His rage, without him noticing, began to ebb. Slowly—the Hulk's subconscious fought it every step—but the signal was reaching his brain, and his brain had already begun to respond.
The soldiers manning the vehicles had come to this mission with their hearts in their throats. Now, watching it actually work, they quietly thanked God for surviving—and loudly cursed every commander who'd come before them. Morons, all of them. A stupid light solves everything, and it cost us hundreds of U.S. soldiers to figure that out.

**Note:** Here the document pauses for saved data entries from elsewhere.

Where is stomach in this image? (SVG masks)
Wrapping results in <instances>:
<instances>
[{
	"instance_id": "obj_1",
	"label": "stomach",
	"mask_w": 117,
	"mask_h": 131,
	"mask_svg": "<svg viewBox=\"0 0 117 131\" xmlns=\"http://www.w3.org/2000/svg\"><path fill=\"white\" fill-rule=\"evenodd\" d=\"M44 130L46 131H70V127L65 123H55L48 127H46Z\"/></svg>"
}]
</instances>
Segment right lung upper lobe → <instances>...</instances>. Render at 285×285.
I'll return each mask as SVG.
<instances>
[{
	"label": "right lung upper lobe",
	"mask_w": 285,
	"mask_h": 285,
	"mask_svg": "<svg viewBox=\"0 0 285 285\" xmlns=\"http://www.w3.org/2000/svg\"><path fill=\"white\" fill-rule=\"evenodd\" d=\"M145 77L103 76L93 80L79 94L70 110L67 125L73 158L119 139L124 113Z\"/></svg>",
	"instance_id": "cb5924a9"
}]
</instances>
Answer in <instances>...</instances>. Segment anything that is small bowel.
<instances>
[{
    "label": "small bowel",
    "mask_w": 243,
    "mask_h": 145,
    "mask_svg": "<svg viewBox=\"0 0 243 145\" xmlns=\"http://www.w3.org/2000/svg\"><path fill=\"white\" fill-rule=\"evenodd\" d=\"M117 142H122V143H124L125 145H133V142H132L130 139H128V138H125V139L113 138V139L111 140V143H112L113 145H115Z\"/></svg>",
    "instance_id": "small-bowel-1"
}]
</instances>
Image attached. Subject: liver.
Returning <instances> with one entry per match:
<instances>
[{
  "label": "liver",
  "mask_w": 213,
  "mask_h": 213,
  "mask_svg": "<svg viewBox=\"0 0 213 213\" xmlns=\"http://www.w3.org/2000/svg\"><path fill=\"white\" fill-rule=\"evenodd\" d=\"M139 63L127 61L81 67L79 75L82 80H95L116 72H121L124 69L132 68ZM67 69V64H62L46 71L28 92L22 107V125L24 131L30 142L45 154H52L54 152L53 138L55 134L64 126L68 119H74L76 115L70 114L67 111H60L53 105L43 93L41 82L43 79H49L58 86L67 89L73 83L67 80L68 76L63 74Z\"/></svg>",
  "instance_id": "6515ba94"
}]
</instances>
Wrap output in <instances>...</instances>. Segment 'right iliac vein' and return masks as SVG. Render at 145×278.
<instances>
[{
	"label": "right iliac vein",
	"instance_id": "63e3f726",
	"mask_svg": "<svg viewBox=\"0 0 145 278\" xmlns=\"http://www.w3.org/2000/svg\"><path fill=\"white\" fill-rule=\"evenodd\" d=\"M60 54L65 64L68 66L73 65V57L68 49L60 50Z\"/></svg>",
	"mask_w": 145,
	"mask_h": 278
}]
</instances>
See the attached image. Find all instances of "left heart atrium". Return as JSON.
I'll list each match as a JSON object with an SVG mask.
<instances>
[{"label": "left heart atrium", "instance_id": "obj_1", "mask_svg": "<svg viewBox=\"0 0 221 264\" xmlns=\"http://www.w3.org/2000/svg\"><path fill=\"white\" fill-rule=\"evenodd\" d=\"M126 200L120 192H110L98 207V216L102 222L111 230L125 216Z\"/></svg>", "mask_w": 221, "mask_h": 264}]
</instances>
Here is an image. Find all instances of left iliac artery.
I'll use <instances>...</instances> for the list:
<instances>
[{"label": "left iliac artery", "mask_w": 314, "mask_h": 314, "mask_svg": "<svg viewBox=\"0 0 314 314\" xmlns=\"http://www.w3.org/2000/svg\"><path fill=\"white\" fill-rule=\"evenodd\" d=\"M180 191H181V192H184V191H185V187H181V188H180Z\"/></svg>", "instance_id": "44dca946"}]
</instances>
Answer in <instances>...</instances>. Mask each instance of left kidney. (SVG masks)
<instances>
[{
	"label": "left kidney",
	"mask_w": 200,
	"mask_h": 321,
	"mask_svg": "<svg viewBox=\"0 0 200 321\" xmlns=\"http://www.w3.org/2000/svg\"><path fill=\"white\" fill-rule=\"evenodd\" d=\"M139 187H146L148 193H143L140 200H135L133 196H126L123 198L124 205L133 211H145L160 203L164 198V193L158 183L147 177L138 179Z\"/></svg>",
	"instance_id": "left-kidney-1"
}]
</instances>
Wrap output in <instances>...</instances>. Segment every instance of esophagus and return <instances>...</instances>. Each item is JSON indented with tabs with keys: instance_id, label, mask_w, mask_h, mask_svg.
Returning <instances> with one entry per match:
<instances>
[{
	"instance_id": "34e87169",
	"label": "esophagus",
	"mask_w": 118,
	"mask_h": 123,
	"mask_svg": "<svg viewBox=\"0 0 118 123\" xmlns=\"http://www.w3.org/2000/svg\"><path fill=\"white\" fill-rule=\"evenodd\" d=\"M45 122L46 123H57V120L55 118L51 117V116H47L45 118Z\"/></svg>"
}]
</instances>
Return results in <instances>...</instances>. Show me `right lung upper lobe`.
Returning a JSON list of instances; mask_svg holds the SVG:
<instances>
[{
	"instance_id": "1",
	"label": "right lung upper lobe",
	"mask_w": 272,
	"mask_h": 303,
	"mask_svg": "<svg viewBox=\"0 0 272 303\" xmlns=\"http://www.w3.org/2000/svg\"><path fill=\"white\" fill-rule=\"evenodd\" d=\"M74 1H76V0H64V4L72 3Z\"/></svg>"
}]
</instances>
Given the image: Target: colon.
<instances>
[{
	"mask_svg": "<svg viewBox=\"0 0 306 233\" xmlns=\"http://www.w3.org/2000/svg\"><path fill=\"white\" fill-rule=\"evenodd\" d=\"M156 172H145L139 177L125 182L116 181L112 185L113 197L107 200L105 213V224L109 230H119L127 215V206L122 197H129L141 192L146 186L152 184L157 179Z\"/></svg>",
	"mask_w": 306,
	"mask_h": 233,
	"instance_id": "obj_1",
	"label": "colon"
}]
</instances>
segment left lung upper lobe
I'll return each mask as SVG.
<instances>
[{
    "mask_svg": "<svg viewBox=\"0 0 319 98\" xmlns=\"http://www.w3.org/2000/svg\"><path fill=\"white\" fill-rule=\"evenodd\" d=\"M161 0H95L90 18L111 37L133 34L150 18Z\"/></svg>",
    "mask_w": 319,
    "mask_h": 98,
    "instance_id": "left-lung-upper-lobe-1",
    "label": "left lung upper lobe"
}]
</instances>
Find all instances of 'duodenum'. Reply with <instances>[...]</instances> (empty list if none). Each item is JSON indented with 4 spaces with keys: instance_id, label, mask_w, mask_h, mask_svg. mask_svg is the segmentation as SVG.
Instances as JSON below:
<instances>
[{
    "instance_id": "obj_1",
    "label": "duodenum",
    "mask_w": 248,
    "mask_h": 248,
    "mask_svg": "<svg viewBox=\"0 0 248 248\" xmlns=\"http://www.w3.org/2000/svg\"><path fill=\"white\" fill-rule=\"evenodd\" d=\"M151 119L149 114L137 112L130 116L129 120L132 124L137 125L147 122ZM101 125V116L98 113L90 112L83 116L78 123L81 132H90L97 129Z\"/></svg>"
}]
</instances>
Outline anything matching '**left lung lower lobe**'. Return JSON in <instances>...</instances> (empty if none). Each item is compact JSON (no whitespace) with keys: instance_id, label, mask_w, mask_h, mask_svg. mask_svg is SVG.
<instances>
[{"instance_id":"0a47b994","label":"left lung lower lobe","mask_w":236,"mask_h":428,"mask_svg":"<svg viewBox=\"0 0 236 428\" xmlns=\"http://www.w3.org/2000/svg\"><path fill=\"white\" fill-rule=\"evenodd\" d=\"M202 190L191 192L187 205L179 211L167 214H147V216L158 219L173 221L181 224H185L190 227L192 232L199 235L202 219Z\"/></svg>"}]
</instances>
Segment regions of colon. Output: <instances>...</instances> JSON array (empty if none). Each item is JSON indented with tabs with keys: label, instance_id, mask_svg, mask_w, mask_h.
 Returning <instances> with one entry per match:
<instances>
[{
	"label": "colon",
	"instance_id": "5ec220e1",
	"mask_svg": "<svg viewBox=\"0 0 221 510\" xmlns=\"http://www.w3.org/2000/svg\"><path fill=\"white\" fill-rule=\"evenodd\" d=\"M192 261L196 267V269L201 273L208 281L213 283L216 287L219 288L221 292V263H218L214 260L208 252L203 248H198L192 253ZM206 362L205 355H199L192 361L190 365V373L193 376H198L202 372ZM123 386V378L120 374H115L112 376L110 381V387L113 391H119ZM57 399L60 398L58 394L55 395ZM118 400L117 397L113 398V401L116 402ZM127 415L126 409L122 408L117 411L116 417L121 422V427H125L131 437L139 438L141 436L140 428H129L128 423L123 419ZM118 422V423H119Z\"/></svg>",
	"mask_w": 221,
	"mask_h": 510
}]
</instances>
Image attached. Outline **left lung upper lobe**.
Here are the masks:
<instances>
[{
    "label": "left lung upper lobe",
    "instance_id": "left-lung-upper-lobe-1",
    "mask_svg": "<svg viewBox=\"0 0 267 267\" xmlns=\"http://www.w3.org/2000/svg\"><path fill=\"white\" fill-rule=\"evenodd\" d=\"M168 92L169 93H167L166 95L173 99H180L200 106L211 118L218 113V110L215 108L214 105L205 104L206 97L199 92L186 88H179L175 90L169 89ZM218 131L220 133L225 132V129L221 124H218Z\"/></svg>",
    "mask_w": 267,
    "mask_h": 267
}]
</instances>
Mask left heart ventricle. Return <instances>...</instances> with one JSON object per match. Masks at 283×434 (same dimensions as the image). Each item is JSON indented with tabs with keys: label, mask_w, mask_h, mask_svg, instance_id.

General Ross, watching from the command vehicle, wore a real what-the-hell expression. It's really this simple? It's really. This. Simple.
Blonsky had spent the whole evening psyching himself up for the fight of his life—only to discover he wasn't needed at all.
Bruce Banner, transformed back by the emotion suppressors, stood there in an enormous pair of oversized shorts, looking thoroughly bewildered.
The soldiers were terrified of the Hulk—terrified enough to piss themselves. Banner, though? Not so much.
Several of them ran over, each jabbing a sedative needle into him—then, not trusting the first round, gave him two more. The quantity would have kept an elephant under for half a day. Solid-steel handcuffs and leg irons followed, four or five sets stacked on, before anyone finally relaxed.
As the soldiers hauled the unconscious Bruce Banner before him, General Ross had to fight a strange sense of unreality. That's… it?
"Dad! Let him go, please, let him go!" Daisy had taken Betty on a wide loop, and Betty, the moment she spotted old Ross, understood exactly what had happened. She burst into tears, threw her arms around him, and refused to let go.
"He's not a bad person, please let Banner go…" The light rain fell, leaves rustling in the wet breeze. Betty's anguished sobs filled the air—and standing there watching, Daisy almost felt like she was the villain.